## Passage:

The OC Finale: A Summer Without Summer

Update: If you’re looking for the Season 3 Finale (2006), you can find it here: The Final OC Finale (Finally). If you’re looking for the Season 2 Finale (2005), you can find it here: The OC Finale: Human Chinome Project.

Filled with dread over the wedding It was Cinco de Mayo, clear and pleasant. All day, inboxes had crackled with speculation, and shout-outs to fave characters. “I hope Oliver comes back!” one pal wrote. “Are we supposed to believe Chino is the father of that baby?” another had demanded to know. Now, a warm evening in the neighborhood found families walking dogs and babies. The college girls were jogging in just their shorts and sports bras. And goatee’d ad reps chatted languidly on porches, discussing the ethical mettle of Sandy Cohen over Sierra Nevadas and cheese. The windows were open at my house, and the ambient drone of a neighbor’s lawn mower shared an aural channel with Seacrest’s sculpted yap. It was difficult to tell if he was speaking English – the vowels seemed right, but the noise was a just a jumble of platitudes and clackering whitestrip teeth. His herd of contestants smiled into the lights of the firing squad as the Black & Decker buzzed in my neighbor’s front yard. “Idol” was ending, and as the faint smell of fertilizer wafted through my window, I realized summer was just beginning. Somewhere, GI Jacque saluted.

## Questions to answer:
A. Answer these questions from the OC finale post:
(i) Which year's finale does the post call "The OC Finale: Human Chinome Project"?
(ii) Which character did one pal hope would come back?
(iii) What were the ad reps having while they talked on porches?
B. Repeat everything in the OC finale post from "Update: If you’re" down to "Human Chinome Project.", unchanged.

## Provided data:

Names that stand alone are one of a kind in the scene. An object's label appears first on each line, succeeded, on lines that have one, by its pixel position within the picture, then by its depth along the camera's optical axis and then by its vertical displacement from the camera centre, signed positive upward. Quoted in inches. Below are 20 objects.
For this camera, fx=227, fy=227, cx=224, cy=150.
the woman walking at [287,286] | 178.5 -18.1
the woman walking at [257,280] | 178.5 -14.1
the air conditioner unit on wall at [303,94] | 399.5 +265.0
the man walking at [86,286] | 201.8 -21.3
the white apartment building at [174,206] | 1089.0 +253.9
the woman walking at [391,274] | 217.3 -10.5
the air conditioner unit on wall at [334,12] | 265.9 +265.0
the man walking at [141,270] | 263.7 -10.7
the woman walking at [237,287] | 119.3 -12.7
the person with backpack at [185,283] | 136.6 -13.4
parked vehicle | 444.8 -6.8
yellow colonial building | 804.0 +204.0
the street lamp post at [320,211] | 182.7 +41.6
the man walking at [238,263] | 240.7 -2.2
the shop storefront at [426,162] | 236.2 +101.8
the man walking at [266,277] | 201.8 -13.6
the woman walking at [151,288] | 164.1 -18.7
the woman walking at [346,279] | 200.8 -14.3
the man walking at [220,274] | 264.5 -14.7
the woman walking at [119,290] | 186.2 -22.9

...

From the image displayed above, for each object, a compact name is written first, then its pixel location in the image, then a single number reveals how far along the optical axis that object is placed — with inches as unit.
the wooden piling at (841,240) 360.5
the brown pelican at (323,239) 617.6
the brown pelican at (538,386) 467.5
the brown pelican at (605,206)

## Solution set:
A.
(i) 2005, the Season 2 Finale
(ii) Oliver
(iii) Sierra Nevadas and cheese

B.
Update: If you’re looking for the Season 3 Finale (2006), you can find it here: The Final OC Finale (Finally). If you’re looking for the Season 2 Finale (2005), you can find it here: The OC Finale: Human Chinome Project.